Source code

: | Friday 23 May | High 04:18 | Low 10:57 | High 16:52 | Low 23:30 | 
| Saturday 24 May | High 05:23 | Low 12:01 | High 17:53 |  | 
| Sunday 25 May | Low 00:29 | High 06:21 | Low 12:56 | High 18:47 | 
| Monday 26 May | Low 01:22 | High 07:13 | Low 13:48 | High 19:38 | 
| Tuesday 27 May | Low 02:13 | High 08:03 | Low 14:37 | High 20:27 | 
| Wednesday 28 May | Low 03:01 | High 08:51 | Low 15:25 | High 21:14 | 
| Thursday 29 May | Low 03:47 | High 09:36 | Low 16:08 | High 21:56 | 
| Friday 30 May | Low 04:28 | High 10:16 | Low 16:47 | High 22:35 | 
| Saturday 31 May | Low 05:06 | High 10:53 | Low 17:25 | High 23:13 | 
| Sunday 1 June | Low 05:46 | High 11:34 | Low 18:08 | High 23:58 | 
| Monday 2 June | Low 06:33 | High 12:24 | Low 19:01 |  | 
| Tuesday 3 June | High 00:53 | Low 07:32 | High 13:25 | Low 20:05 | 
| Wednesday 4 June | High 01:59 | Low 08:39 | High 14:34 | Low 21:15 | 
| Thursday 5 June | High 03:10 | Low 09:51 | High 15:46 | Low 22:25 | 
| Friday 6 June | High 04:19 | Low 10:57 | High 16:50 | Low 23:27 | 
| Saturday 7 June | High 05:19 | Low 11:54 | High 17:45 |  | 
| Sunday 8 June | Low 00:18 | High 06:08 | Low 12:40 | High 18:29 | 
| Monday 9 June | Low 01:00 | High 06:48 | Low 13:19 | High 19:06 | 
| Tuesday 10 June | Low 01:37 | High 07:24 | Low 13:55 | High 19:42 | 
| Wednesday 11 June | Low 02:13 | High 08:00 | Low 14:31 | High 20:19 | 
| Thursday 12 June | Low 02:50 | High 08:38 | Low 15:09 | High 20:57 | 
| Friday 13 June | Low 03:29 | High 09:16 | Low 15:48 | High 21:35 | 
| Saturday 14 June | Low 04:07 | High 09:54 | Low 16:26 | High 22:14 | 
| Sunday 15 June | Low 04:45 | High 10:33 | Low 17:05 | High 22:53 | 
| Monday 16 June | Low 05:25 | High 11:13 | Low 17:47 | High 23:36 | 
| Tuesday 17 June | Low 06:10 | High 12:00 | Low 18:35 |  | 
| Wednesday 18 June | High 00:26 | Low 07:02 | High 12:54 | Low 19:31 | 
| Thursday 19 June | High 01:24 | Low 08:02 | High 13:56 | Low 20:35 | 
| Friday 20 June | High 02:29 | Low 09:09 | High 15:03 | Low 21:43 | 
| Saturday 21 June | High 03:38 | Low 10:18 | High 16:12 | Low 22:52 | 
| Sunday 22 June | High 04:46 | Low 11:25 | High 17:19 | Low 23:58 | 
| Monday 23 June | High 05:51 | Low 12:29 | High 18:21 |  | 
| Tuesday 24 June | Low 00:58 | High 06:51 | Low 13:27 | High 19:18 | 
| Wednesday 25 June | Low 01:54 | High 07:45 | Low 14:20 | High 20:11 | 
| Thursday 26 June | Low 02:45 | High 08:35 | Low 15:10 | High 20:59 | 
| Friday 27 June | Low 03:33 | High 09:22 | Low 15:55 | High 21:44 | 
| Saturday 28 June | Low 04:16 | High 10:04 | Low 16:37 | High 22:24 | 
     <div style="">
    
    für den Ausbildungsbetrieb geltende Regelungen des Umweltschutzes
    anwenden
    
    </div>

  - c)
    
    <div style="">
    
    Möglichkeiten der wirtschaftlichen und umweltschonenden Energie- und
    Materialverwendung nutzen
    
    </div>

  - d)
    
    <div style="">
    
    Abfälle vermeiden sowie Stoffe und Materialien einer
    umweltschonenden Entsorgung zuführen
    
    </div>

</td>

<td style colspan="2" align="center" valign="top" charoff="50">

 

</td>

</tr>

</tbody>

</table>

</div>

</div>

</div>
----------
> Job:
Going through the records above, state how many lines include the word "Friday", and give no other text.

> Solved problem:
6